BEGIN

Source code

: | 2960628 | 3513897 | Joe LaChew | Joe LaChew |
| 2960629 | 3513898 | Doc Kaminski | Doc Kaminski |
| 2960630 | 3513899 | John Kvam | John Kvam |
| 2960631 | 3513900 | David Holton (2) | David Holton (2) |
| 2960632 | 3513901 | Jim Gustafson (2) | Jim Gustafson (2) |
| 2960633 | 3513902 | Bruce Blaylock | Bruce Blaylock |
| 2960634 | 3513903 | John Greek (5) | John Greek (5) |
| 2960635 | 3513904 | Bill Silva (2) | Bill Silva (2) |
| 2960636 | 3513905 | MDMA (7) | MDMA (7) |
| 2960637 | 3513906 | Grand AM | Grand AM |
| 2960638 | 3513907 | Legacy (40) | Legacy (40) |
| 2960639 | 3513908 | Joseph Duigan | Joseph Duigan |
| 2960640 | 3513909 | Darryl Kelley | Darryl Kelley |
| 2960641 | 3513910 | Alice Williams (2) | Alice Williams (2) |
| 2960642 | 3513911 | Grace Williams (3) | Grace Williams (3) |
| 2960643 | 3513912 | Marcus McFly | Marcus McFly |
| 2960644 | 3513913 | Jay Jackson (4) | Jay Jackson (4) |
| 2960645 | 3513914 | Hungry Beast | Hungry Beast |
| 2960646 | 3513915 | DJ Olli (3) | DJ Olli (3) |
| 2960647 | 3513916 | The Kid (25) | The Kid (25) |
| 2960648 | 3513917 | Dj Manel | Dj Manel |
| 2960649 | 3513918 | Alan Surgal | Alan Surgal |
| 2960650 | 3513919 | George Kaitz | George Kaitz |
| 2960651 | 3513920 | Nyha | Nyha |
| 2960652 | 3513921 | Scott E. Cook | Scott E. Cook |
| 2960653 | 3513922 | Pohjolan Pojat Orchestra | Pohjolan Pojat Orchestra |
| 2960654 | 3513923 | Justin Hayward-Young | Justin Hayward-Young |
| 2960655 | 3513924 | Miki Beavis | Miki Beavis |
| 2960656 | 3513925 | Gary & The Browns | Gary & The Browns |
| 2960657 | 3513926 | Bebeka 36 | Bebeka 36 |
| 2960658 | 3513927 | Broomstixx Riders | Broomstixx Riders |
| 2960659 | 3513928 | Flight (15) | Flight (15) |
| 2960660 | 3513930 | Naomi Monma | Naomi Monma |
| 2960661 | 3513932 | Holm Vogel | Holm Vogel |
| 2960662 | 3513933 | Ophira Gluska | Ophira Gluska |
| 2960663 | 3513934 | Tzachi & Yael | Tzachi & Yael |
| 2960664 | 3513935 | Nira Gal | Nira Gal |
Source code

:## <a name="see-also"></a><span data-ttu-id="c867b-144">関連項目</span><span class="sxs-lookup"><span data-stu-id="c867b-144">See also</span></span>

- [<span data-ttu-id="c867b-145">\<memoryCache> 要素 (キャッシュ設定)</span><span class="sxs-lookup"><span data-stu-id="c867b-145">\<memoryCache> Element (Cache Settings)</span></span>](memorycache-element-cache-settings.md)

END

• Your goal:
Transcribe every record above exactly.

• Answer box:
Source code

: | 2960628 | 3513897 | Joe LaChew | Joe LaChew |
| 2960629 | 3513898 | Doc Kaminski | Doc Kaminski |
| 2960630 | 3513899 | John Kvam | John Kvam |
| 2960631 | 3513900 | David Holton (2) | David Holton (2) |
| 2960632 | 3513901 | Jim Gustafson (2) | Jim Gustafson (2) |
| 2960633 | 3513902 | Bruce Blaylock | Bruce Blaylock |
| 2960634 | 3513903 | John Greek (5) | John Greek (5) |
| 2960635 | 3513904 | Bill Silva (2) | Bill Silva (2) |
| 2960636 | 3513905 | MDMA (7) | MDMA (7) |
| 2960637 | 3513906 | Grand AM | Grand AM |
| 2960638 | 3513907 | Legacy (40) | Legacy (40) |
| 2960639 | 3513908 | Joseph Duigan | Joseph Duigan |
| 2960640 | 3513909 | Darryl Kelley | Darryl Kelley |
| 2960641 | 3513910 | Alice Williams (2) | Alice Williams (2) |
| 2960642 | 3513911 | Grace Williams (3) | Grace Williams (3) |
| 2960643 | 3513912 | Marcus McFly | Marcus McFly |
| 2960644 | 3513913 | Jay Jackson (4) | Jay Jackson (4) |
| 2960645 | 3513914 | Hungry Beast | Hungry Beast |
| 2960646 | 3513915 | DJ Olli (3) | DJ Olli (3) |
| 2960647 | 3513916 | The Kid (25) | The Kid (25) |
| 2960648 | 3513917 | Dj Manel | Dj Manel |
| 2960649 | 3513918 | Alan Surgal | Alan Surgal |
| 2960650 | 3513919 | George Kaitz | George Kaitz |
| 2960651 | 3513920 | Nyha | Nyha |
| 2960652 | 3513921 | Scott E. Cook | Scott E. Cook |
| 2960653 | 3513922 | Pohjolan Pojat Orchestra | Pohjolan Pojat Orchestra |
| 2960654 | 3513923 | Justin Hayward-Young | Justin Hayward-Young |
| 2960655 | 3513924 | Miki Beavis | Miki Beavis |
| 2960656 | 3513925 | Gary & The Browns | Gary & The Browns |
| 2960657 | 3513926 | Bebeka 36 | Bebeka 36 |
| 2960658 | 3513927 | Broomstixx Riders | Broomstixx Riders |
| 2960659 | 3513928 | Flight (15) | Flight (15) |
| 2960660 | 3513930 | Naomi Monma | Naomi Monma |
| 2960661 | 3513932 | Holm Vogel | Holm Vogel |
| 2960662 | 3513933 | Ophira Gluska | Ophira Gluska |
| 2960663 | 3513934 | Tzachi & Yael | Tzachi & Yael |
| 2960664 | 3513935 | Nira Gal | Nira Gal |
Source code

:## <a name="see-also"></a><span data-ttu-id="c867b-144">関連項目</span><span class="sxs-lookup"><span data-stu-id="c867b-144">See also</span></span>

- [<span data-ttu-id="c867b-145">\<memoryCache> 要素 (キャッシュ設定)</span><span class="sxs-lookup"><span data-stu-id="c867b-145">\<memoryCache> Element (Cache Settings)</span></span>](memorycache-element-cache-settings.md)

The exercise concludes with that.